_EXTRACT TO READ_
Start

Ray Anderson (born August 31, 1944, in Anniston, Alabama) was a boxer in the light heavyweight division who fought from 1965 to 1977. Anderson became the first challenger to last fifteen rounds against Bob Foster for the world Light Heavyweight title, but he lost what was his only world title try by decision.  Anderson currently lives in Anniston.

Professional career
Anderson began his rise to prominence in 1966. As a light heavyweight he took on and beat a formidable heavyweight journeyman named Amos Johnson in a ten-rounder at The Akron Armory in Akron, Ohio. As an amateur, Anderson was one of the few men to beat the young Cassius Clay (known later as Muhammad Ali) who went on to become the Heavyweight Champion of the world. Ray's career continued as he fought Joe Byrd of Flint, Michigan, in 1969, knocking Joe out in round 1. Ray also knocked out Canton's Marion Conner in Round 2, sealing his stature as Ohio's best light heavyweight. He fought John Griffin of Syracuse, New York twice, losing both in close decisions.

End

_DATA EXTRACT_

Start

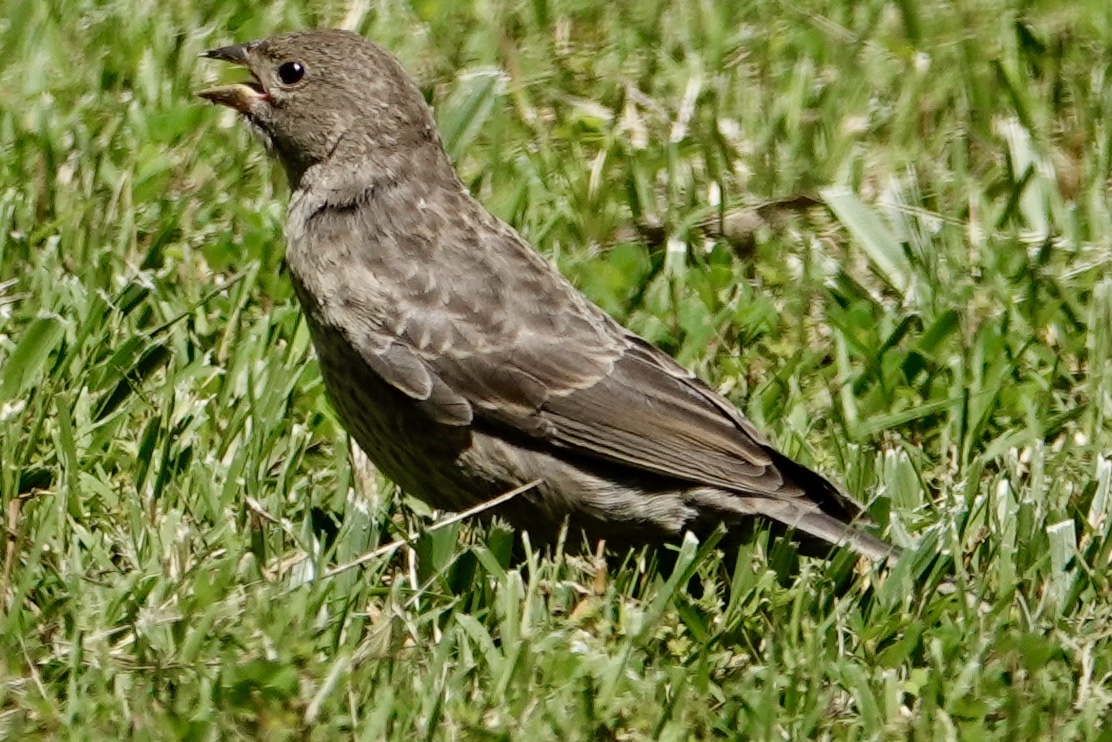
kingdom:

End

_TASK INSTRUCTIONS_
1. For the boxing profile, decide whether each statement agrees with the text: (a) Anderson won the world Light Heavyweight title from Bob Foster; (b) Anderson knocked out Joe Byrd in the first round; (c) Anderson beat John Griffin in one of their two fights. Answer yes or no for each, quoting the deciding words.
2. Reproduce the boxing profile starting with "Ray Anderson (born" and going on through "lives in Anniston.", renaming "Bob Foster" as "Robert Foster" wherever it occurs.

_THE SOLUTIONS_
1.
(a) No: "but he lost what was his only world title try by decision."
(b) Yes: "knocking Joe out in round 1."
(c) No: "losing both in close decisions."

2.
Ray Anderson (born August 31, 1944, in Anniston, Alabama) was a boxer in the light heavyweight division who fought from 1965 to 1977. Anderson became the first challenger to last fifteen rounds against Robert Foster for the world Light Heavyweight title, but he lost what was his only world title try by decision.  Anderson currently lives in Anniston.